**To do**.
[1] According to the biography of Toni Townes-Whitley, which company did she lead as CEO from 2023 to 2025?
[2] Print the portion of the Toni Townes-Whitley biography starting at "American businesswoman" and ending at "defense industry corporation.".
(Document text begins)
- Born: Toni Yvette McCall Fort Benning, Georgia, U.S.
- Education: Princeton University Wharton School Executive Education New York University
- Occupations: Businesswoman; Global technology leader
- Spouse: John H. Whitley
- Children: 5
- Parents: LTG (Ret.) James F. McCall (father); S. Yvonne McCall (mother);

= Toni Townes-Whitley =

American businesswoman

Toni Townes-Whitley is a global technology leader who is the third Black female Fortune 500 CEO, and the first to lead a defense industry corporation.
She was the CEO of Science Applications International Corporation (SAIC) from 2023 to 2025. Prior to joining SAIC, she served as a group president at Microsoft and managed $16 billion in revenue.

== Early life and education ==
Toni Townes-Whitley (née McCall) was born in Fort Benning, Georgia, and raised in Virginia. Her father is LTG (Ret.) James F. "Cash" McCall, who was the first Black Comptroller of the US Army. Her mother is S. Yvonne McCall, a former Fairfax County, Virginia elementary school principal. She was raised with her brother.

In 1985, Townes-Whitley earned her bachelor’s degree in public policy and economics from Princeton School of Public and International Affairs.

In addition to Princeton, Townes-Whitley has attended and received certifications from Wharton Executive Education, New York University, and the Performance Management Institute.

== Career ==
Townes-Whitley began her career as a Peace Corps teacher in Gabon, West Africa. She worked as a policy analyst with the General Accounting Office. For six years, she was a stay-at-home mother, and returned to work in 1997.

She was a program and budget analyst for the public school system in Washington, D.C. After that, she joined the government affairs office of Arthur Andersen, an international accounting firm, as a management consultant. Later, she served as vice president for global public sector, system integration, and consulting at Unisys; and vice president and managing partner for Unisys Global Industries in North America.

In 2010, Townes-Whitley was appointed senior vice president, Civilian Agency Programs (CAP), for CGI Federal, a government IT consulting firm, and served in that role for a few years. In 2014, she was named chief operating officer.
(Document text ends)
(Data section begins)
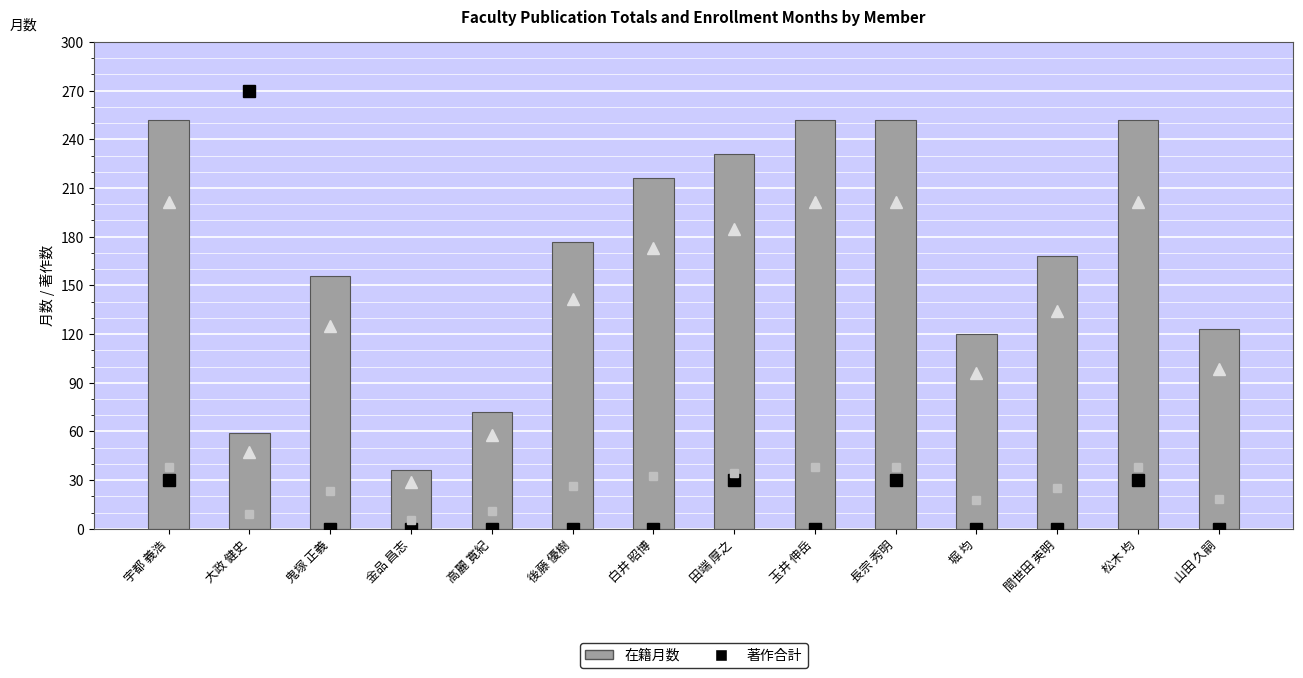

Rank the categories by 在籍月数 value from lowest to highest.

金品 昌志, 大政 健史, 高麗 寛紀, 堀 均, 山田 久嗣, 鬼塚 正義, 間世田 英明, 後藤 優樹, 白井 昭博, 田端 厚之, 宇都 義浩, 玉井 伸岳, 長宗 秀明, 松木 均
(Data section ends)
**Response list**.
[1] Science Applications International Corporation (SAIC).

[2]
American businesswoman

Toni Townes-Whitley is a global technology leader who is the third Black female Fortune 500 CEO, and the first to lead a defense industry corporation.